# Prompt:
Please restate the records that follow word for word, omitting any images.

# Input data:

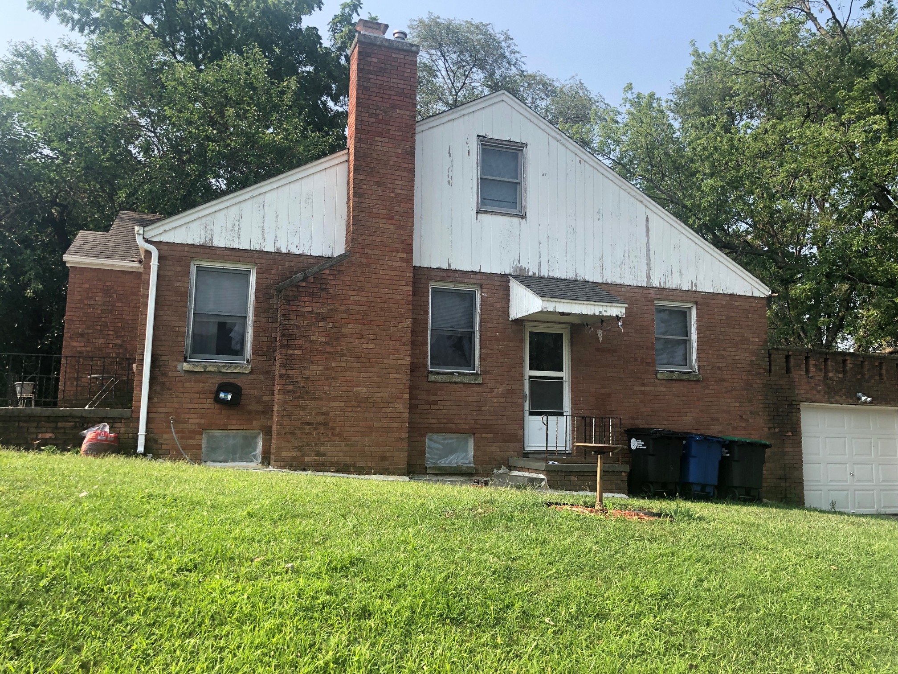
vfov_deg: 49.7
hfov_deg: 63.4
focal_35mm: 28
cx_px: 449
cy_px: 337
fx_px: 726
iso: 20
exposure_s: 1/774
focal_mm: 4
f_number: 1.8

# Completed task:
vfov_deg: 49.7
hfov_deg: 63.4
focal_35mm: 28
cx_px: 449
cy_px: 337
fx_px: 726
iso: 20
exposure_s: 1/774
focal_mm: 4
f_number: 1.8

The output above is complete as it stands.